The New South Wales (NSW) Police drug dog presence at this month's Sydney Gay and Lesbian Mardi Gras was substantial, as it has been in previous years. After having marched in the parade Tom, who prefers to keep his last name private, made his way to the after-party. The 28-year-old health industry worker arrived at the Moore Park event wearing a large backpack, only to be confronted by an officer with a dog.
"The handler was on the other side of the crowd. He made eye contact with me. I was nowhere near the dog, but as I was walking in and joined the line, he walked through the crowd towards me. He put his hand on my backpack before the dog even indicated and then the dog sat down," he told VICE.
Tom was then led away by police officers to a tent nearby, where he was subjected to persistent questioning and his bag was searched. He was then told to take off his clothes and squat before the officers. No drugs were found on him, as he didn't have any.
"It's anxiety provoking. I know a lot of people who avoid major parties like that because of the sniffer dogs, even if they're not planning on taking any drugs," Tom said. "If you have drugs or not, there's still the potential there to take you off and subject you to that humiliating experience."
But the LGBTQI community is not the only marginalized group to be targeted by the NSW Police Dog Unit.
Last year, NSW Greens MP David Shoebridge obtained figures from the NSW Police Minister outlining that in 2013 17,746 people were searched by police after being indicated by dogs. And of these searches 64 to 72 percent were false indications, where no drugs were found. In cases where drugs were found most were of small amounts for personal use, with only 2.44 percent of positive searches resulting in a supply conviction.
"There are people being heavily over policed by the use of drug dogs. A passenger getting off at Redfern station is six and a half times more likely to be searched than a passenger getting off at Central. What distinguishes those populations is that Redfern has a very large Aboriginal population and a large young student population," Shoebridge said. "Redfern is over policed. They've got a higher false positive rate and a lower detection rate."
Ray Jackson, president of the Indigenous Social Justice Association, said Redfern station is the most heavily searched area by drug dogs in Sydney. And while there are a lot of university students, the police mainly target Aboriginal people, especially the youth. "The coppers use this as a tool to further harass people. There have been instances where they've been taken from Redfern station over to the police station and they've been stripped searched and nothing is generally found. So I don't know why they continue to do it," he said.
Jackson, a Wiradjuri man, explained police are also conducting dog searches in and around the Department of Housing blocks in nearby Waterloo. Tenants, visitors, and tradespeople are all subject to being searched and this is terrifying some of the older tenants.
Over the last three years, the largest expansion of drug dog operations has been the NSW Police Transport Command, who patrol the City Rail network. These searches have resulted in an 80 percent false positive rate.
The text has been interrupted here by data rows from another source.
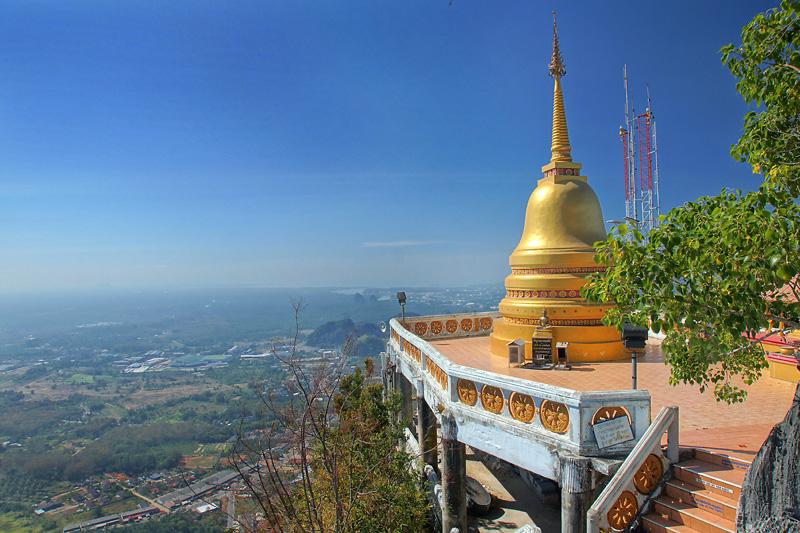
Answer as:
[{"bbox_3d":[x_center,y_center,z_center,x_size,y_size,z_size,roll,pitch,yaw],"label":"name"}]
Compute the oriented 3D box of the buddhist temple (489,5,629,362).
[{"bbox_3d":[5.369,-2.880,17.733,5.090,11.300,5.090,-2,-1,0],"label":"buddhist temple"}]

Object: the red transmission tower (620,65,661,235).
[{"bbox_3d":[12.932,-4.143,28.502,2.000,13.450,2.100,-2,-1,0],"label":"red transmission tower"}]

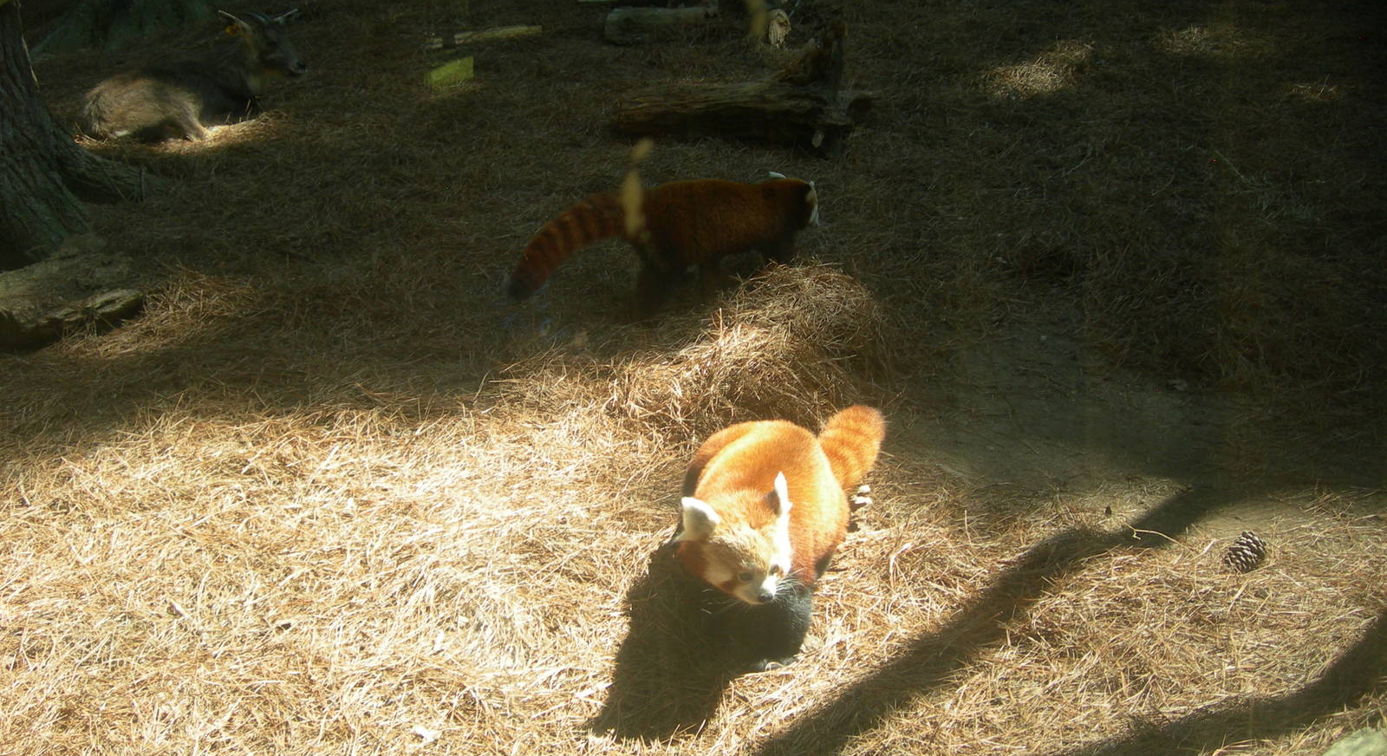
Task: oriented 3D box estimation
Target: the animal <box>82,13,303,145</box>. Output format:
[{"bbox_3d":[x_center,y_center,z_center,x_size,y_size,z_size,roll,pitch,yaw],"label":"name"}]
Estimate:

According to Will Tregoning, director of harm reduction organization Unharm, these searches are more likely to target people from a lower socioeconomic background, who have more tendency to be using public transport.
"Someone sees the drug dog operation and takes all their drugs at once in order to avoid detection, which was clearly implicated in the death of James Munro at Defqon 1 in 2013." - Will Tregoning
Drug dog operations are also commonly carried out at music festivals and dance parties, with accounts of up to six dogs being deployed at one event, accompanied by 50 to 60 officers. Tregoning warns that such operations rarely deter attendees from taking illicit drugs but more often have other effects that increase the risk of overdose.
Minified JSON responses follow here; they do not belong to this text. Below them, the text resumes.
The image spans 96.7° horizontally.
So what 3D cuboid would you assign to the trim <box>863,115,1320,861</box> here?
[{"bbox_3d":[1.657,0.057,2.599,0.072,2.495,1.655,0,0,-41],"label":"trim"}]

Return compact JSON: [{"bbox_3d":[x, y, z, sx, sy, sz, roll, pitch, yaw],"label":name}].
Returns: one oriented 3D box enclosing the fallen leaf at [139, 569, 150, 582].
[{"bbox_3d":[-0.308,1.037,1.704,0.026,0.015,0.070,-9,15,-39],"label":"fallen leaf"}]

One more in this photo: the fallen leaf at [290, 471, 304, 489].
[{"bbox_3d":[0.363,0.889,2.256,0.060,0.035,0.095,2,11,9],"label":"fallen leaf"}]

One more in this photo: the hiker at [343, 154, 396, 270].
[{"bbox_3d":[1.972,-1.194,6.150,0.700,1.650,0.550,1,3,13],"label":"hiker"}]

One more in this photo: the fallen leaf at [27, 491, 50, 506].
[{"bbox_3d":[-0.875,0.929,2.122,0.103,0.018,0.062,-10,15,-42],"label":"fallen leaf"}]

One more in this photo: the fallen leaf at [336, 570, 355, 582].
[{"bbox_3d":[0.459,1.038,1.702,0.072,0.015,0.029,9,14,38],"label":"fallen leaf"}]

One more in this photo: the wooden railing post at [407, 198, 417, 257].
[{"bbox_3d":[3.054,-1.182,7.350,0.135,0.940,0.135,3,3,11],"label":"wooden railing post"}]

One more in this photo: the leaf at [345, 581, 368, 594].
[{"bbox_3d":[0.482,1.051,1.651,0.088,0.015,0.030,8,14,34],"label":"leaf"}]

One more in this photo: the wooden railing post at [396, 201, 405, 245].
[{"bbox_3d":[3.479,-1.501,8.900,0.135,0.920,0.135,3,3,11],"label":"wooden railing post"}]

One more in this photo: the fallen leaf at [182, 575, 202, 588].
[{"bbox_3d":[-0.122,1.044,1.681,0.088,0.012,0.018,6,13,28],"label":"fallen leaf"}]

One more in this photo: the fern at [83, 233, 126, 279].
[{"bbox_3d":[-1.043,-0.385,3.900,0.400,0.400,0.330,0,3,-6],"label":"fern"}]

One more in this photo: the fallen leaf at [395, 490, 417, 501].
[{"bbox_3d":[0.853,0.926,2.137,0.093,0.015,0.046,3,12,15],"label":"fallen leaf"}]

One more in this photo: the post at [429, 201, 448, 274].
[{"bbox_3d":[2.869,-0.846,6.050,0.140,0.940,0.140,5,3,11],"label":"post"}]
"Preloading, taking all your drugs before you go to an event in order to avoid detection, is very risky behavior," he told VICE, going on to outline the risk of panic-based overdose. "Someone sees the drug dog operation and takes all their drugs at once in order to avoid detection, which was clearly implicated in the death of James Munro at Defqon 1 in 2013."
Further adverse effects are instances where people swallow bags containing drugs, which can subsequently burst. Others may switch to less detectable substances, which can lead to people moving away from relatively harmless drugs such as marijuana to substances such as GHB, which is potentially more harmful.
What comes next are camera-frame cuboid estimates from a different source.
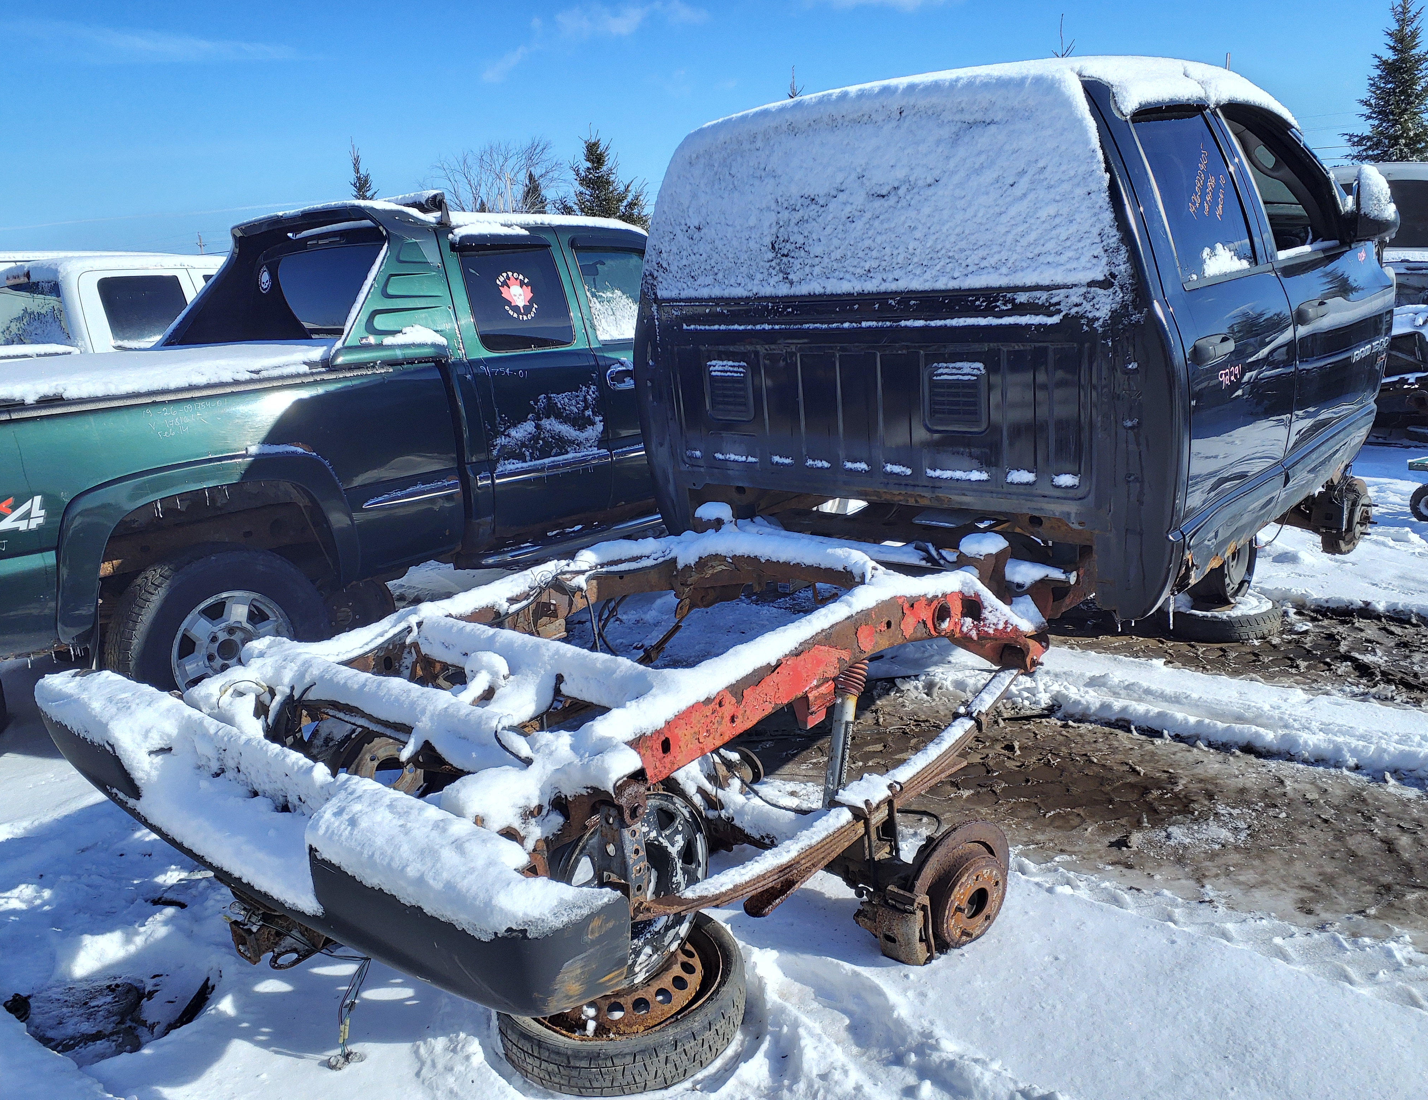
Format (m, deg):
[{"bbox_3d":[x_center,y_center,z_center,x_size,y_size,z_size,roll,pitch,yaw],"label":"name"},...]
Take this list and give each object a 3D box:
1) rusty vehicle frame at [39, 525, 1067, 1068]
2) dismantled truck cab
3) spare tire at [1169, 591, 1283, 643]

A spokesperson for NSW Police told VICE that the Dog Unit deploys dogs when requested by local area and specialist commands for operations at public events, on the public transport network and at licensed premises.
"Drug detection dogs are effective at identifying the presence of odor of prohibited drugs," the spokesperson said. "Drugs are a major contributing factor to crime across NSW, therefore any and all efforts by NSW Police to detect prohibited drugs is worthwhile."
But Shoebridge believes drug dog operations are being conducted so that police and the government can be seen to be taking effective action against drugs, in order to appease certain segments of the community.
This last summer season of music festivals has been notable for large scale drug dog operations. The standard operating procedures for NSW Police outline that every dog deployed at an event must be accompanied by 12 officers. Shoebridge feels this is an extraordinary misallocation of police resources that could be better directed to public safety in other areas where it is needed.